Si tu prends autant de plaisir à me voir en être inondé, la réciproque est vraie. Je veux voir tes mains donner du plaisir à d’autres peaux que la mienne, d’autres femmes te sucer et susciter l’excitation, la mienne, la tienne.

Tu es là quelque part dans cet entrelacs de bras, de jambes, d’intimité, de sens à faire exploser, de cris, de soupirs de plaisir. Je saisis ta présence alors que nous jouissons à différents endroits, à différents niveaux. Les corps se cherchent, se trouvent, corps d’hommes, de femmes. Les poitrines s’offrent aux bouches gourmandes. Les membres tendus s’approchent de ma bouche et je me laisse gagner par l’euphorie ambiante.

De l’extérieur, la scène doit être fascinante…

Né(s) pour le plaisir

J’aime sucer, lécher, être suspendue aux lèvres de tes envies, qui s’accordent aux miennes, sans toujours pouvoir se dire.

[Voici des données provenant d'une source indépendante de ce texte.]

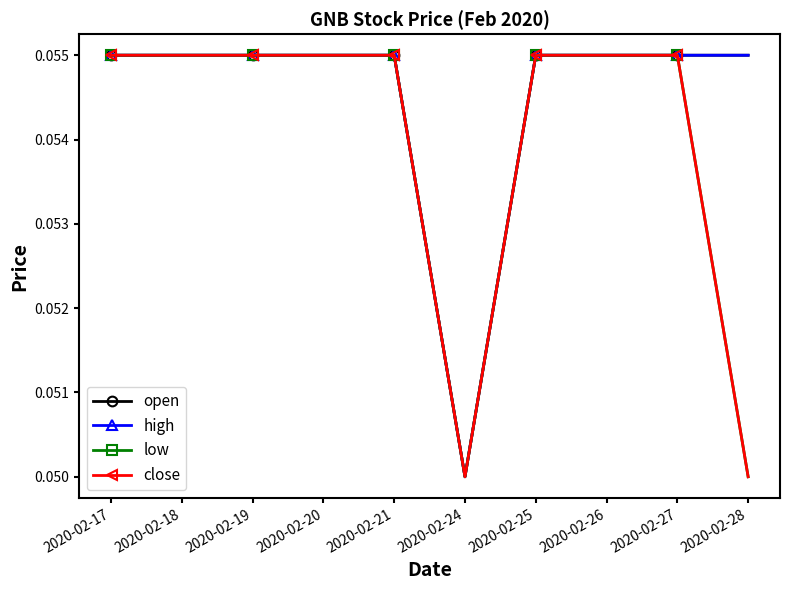

Is this an area chart (filled region under the line)?

No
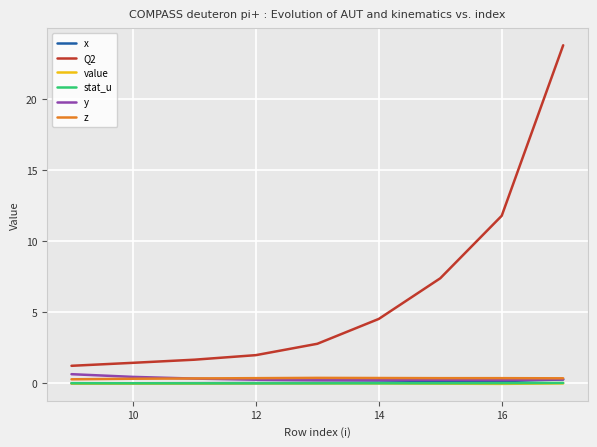

True or false: z and stat_u intersect in this chart.

False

J’aime sentir ton corps prendre possession du mien, le faire plier, le soumettre à mes limites, celles dont tu sais que je peux m’affranchir.

J’aime sentir le plaisir monter en toi, te parcourir, inonder ton corps et avoir envie, encore.

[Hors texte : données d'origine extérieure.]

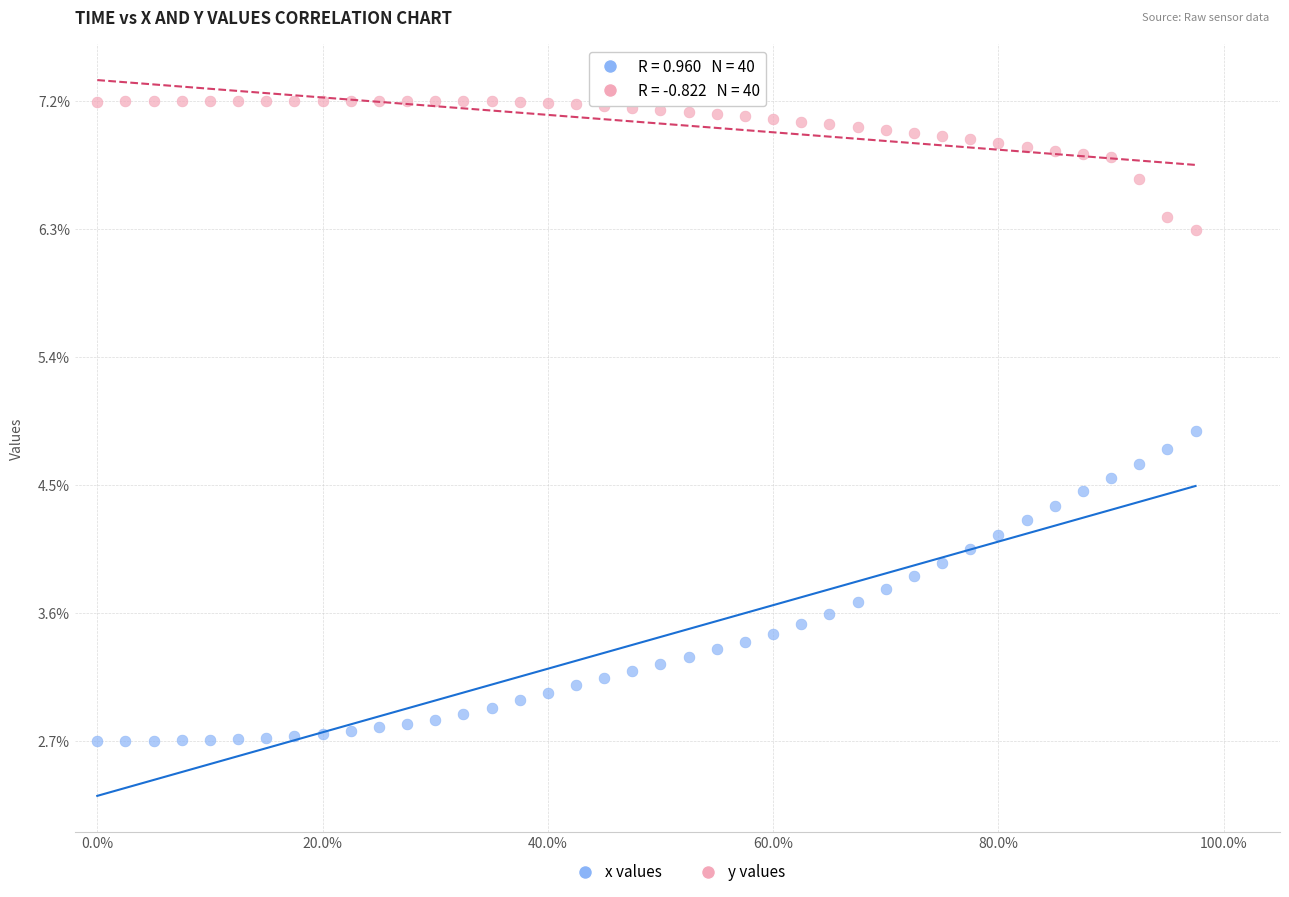

Which series reaches the maximum Y coordinate?

y values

J’aime la complicité qui nous unit quand l’environnement nous offre la liberté d’être sans artifice, quand nos envies s’accordent et se devinent, aux frissons sur nos peaux.

J’aime te sentir maître du jeu, m’abandonner totalement, m’en remettre à l’insolence de ton audace, la fermeté de tes mains, exhiber mon plaisir qui en murmures, soupirs, cris se décline.

Avec toi, je suis connectée à cette part de moi née pour le plaisir – cru, dense, intense, libéré.

Mélanges

Je veux ta bouche, là, au sommet du bas de mon corps. Sentir tes lèvres se promener sur mon ventre, à l’intérieur de mes cuisses. A partir de l’os la peau est sensible, elle n’attend que des caresses légères pour prendre son envol. Le toucher a le pouvoir d’envoyer des décharges de plaisir dans tout mes membres.

J’imagine ta bouche se poser sur mes lèvres, tes mains les écarter, tes doigts chercher délicatement l’entrée de mon intimité, ta langue s’abreuver à la source de mon envie grandissante, humide et frémissante.

Mon désir enfle entre mes cuisses. Tes lèvres l’aspirent et lui donnent un nouveau souffle. Tes doigts pétrissent la chair tendre, avant de glisser à l’intérieur, de se délecter des saveurs de mon antre qui t’accueille. Ta langue dessine les contours de mon clitoris, le sent se gonfler, se tendre.

Ta salive mélangée à ma cyprine dégagent une odeur excitante, qui rapprochent nos corps, pétris d’une envie de se posséder, de s’appartenir.